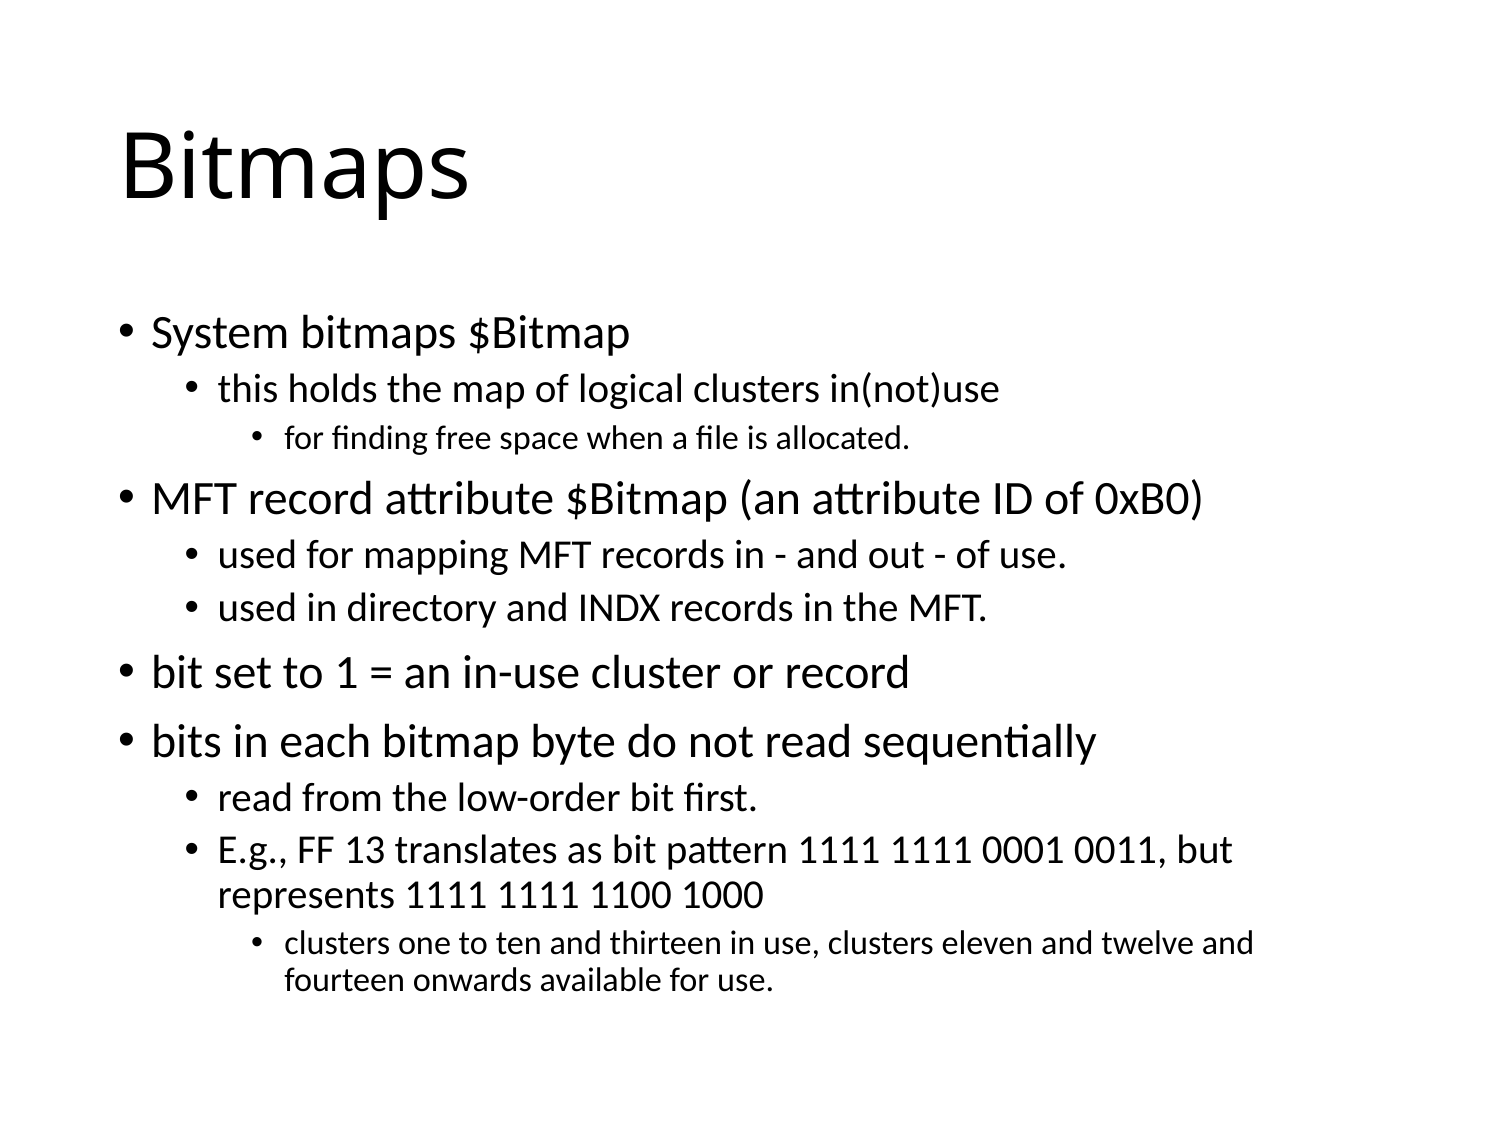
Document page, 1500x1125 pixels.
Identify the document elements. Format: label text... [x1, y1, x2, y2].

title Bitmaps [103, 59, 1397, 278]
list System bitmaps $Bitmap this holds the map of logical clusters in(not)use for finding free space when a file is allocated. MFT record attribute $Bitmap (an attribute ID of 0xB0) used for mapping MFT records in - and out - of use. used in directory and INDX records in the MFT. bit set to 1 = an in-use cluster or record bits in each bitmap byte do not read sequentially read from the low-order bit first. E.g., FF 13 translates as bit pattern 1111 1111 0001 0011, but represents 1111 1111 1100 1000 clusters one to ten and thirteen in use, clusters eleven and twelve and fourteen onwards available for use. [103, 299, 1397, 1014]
================
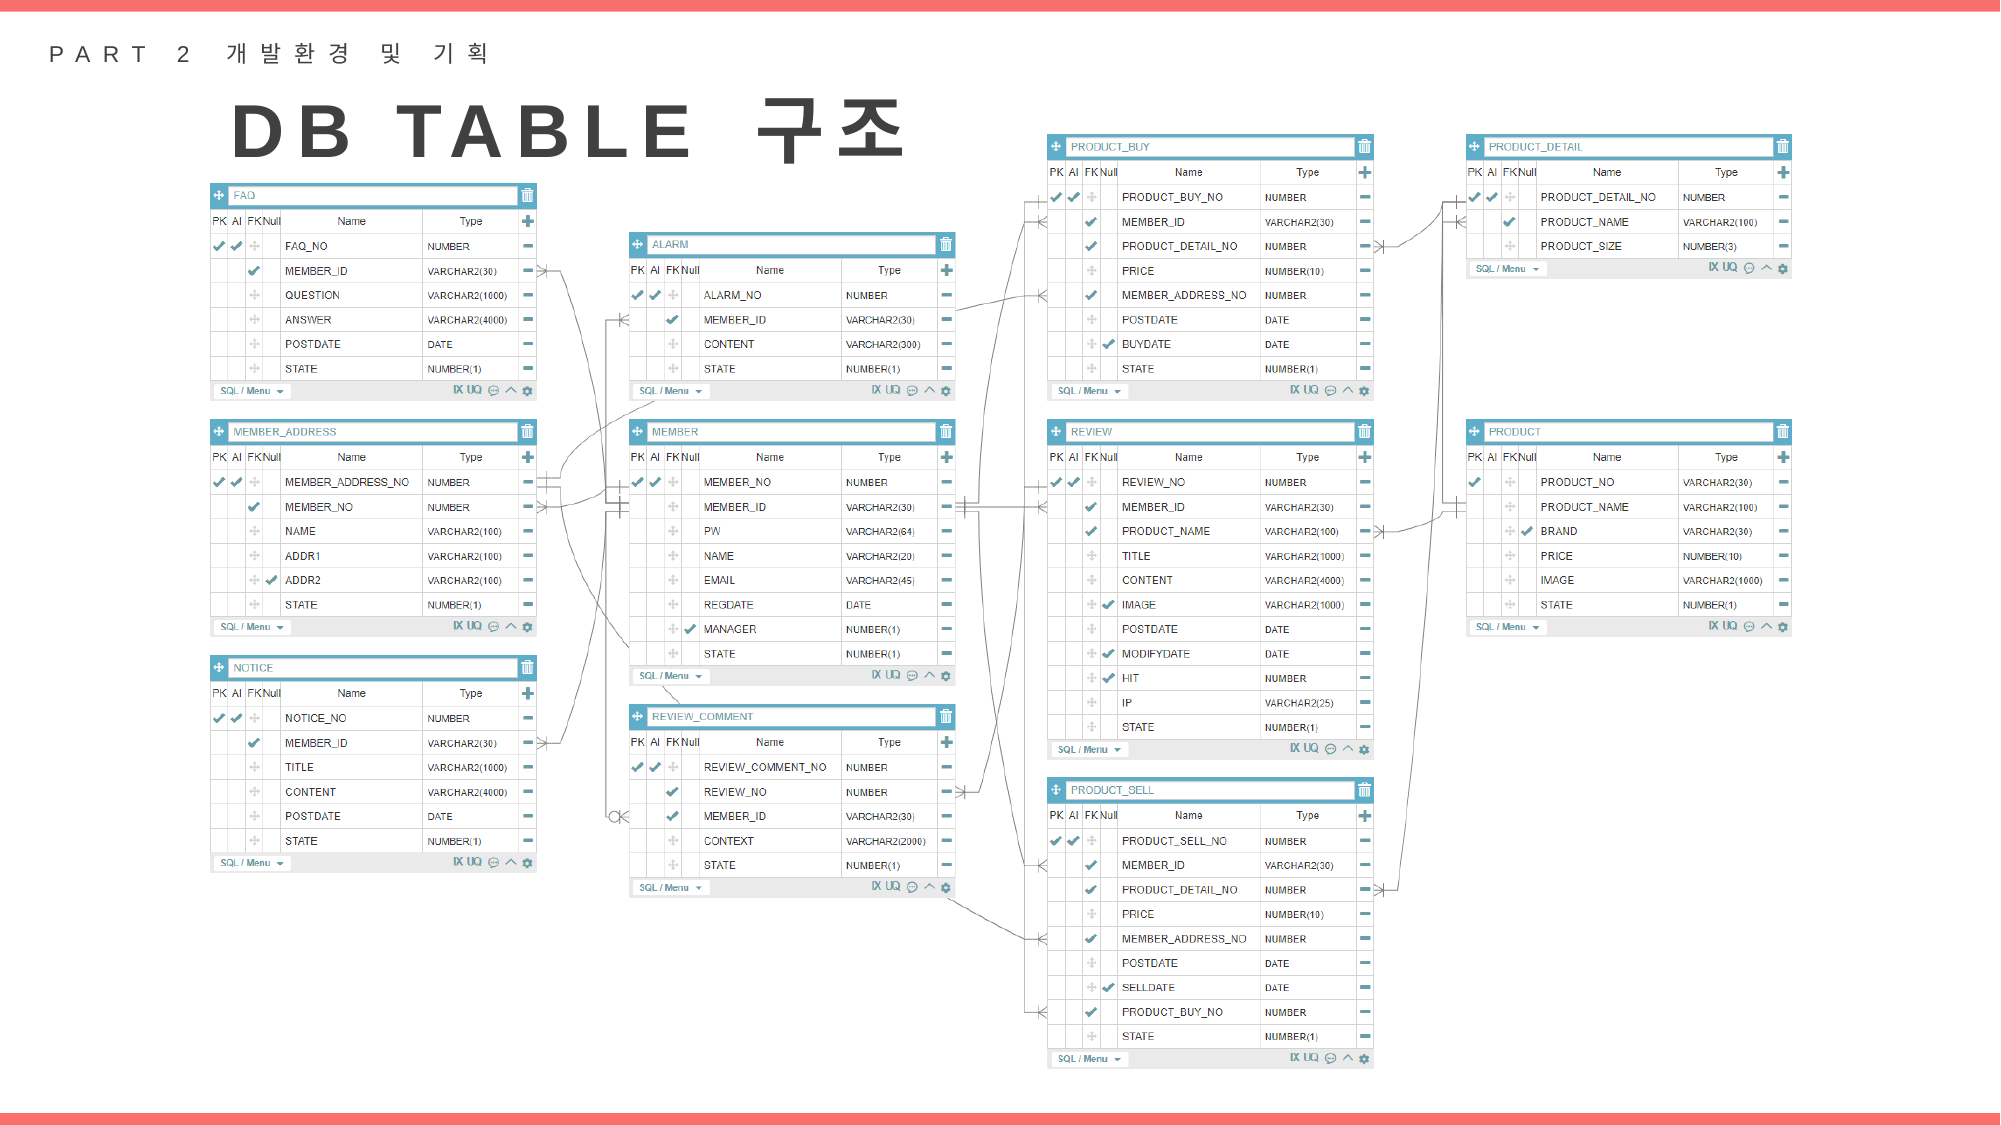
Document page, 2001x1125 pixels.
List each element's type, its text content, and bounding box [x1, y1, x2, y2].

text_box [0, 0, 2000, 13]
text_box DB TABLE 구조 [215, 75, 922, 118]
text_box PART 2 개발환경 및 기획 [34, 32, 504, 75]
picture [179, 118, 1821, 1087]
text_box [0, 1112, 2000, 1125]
================
Some lines in the data above hold the string "page". Find and copy each of them.

### The answer
Document page, 1500x1125 pixels.
Document page, 2001x1125 pixels.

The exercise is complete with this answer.